Три дня прогостил он у сестры Кати да у мужа ее Финиста Ясна Сокола, три светлых дня да три покойных ночи, на четвертый решил, что пора и честь знать. Оседлал он верного своего Бурку, проверил сбрую с оружьем да и распрощался с хозяевами.

- Оборони тебя Бог, братец! - сказали они в один голос. А Финист Ясный Сокол подошел к нему поближе и взялся рукой за повод.

- Слышь-ка, Иван,- молвил он тихо, чтоб Катя не услыхала,- оставь мне кой-что на память, а я тебе взамен добрый совет дам.

- Проси, чего хочешь, а за совет спасибо,- отвечал царевич.

- Мы тебя цельный год не видали, и кто знает, когда опять свидимся. Оставь-ка нам свой ножик серебряный, будем на него смотреть, тебя вспоминать.

Удивился Иван-царевич, но расспрашивать не стал - много ль толку в улыбках да уклончивых ответах? Вытащил он из сумы ножик, без слов зятю протянул. Финист взамен дал ему золотой нож и на жену оглянулся - не видала ли.

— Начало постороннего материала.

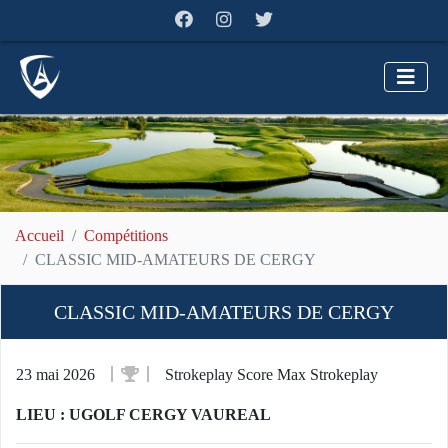
Accueil
Compétitions
CLASSIC MID-AMATEURS DE CERGY
CLASSIC MID-AMATEURS DE CERGY
23 mai 2026
Strokeplay Score Max Strokeplay
LIEU : UGOLF CERGY VAUREAL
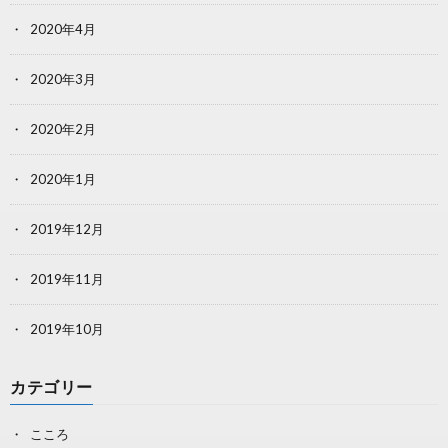
2020年4月
2020年3月
2020年2月
2020年1月
2019年12月
2019年11月
2019年10月
カテゴリー
こころ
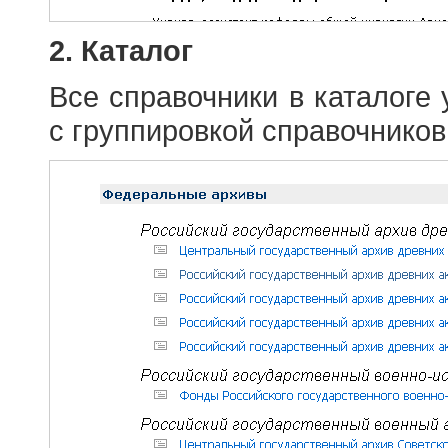
2. Каталог
Все справочники в каталоге
с группировкой справочников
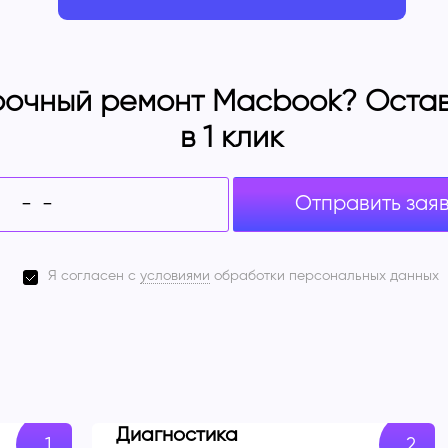
очный ремонт Macbook? Оставь
в 1 клик
Отправить зая
Я согласен с
условиями
обработки персональных данных
Диагностика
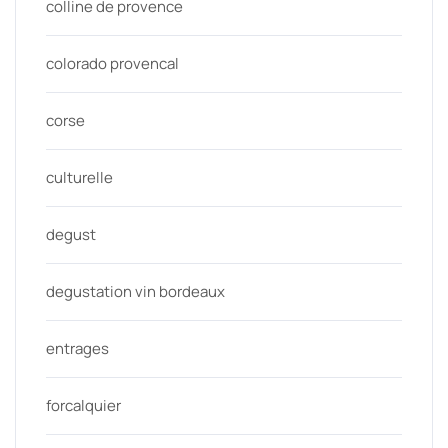
colline de provence
colorado provencal
corse
culturelle
degust
degustation vin bordeaux
entrages
forcalquier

- А совет таков: стерегись Кощея Бессмертного. Ну, поезжай с Богом.

Отступил на шаг, хлестнул Иванова коня плеткою, и махали они ему от ворот, покуда он из виду не скрылся.

Долго ль, коротко ехал Иван на восток, к вечеру до деревни добрался. Народ высыпал на улицу подивиться на странника заезжего. По одеже вроде мужики - в домотканых штанах да в лаптях с онучами, а избы не крестьянские, из серого камня сложены - этаким в Хорлове иной болярин позавидует. На всех воротах лик сокола, крашенный голубой и серебряной краскою.

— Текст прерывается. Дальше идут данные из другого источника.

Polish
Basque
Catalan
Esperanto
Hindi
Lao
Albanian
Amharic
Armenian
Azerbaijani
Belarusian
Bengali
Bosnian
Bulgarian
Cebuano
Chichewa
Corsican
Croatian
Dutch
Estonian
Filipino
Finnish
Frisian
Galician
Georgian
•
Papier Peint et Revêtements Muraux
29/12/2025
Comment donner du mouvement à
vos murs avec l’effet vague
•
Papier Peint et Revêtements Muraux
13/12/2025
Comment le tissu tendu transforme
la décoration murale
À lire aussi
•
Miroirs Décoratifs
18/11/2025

Переночевал Иван в доме старосты, наговорился вдосталь с незнакомыми людьми. Это тебе не охотники, пугливые да нелюдимые, а сытые, крепкие хозяева, домам своим под стать. Рассказывали ему про господина ихнего, Финиста Ясна Сокола, да про красавицу жену, что привез он с дальней сторонушки. Иван только посмеивался, имени своего не открывал. Зато уж вестями из дальних краев их побаловал - пусть и не первой свежести, да им все одно в диковинку. А по большей части сам слушал и вынес из их речей, что живется им хорошо и привирать без надобности. Но, само собой, не разрешили простые эти крестьяне всех загадок, над коими он голову ломал.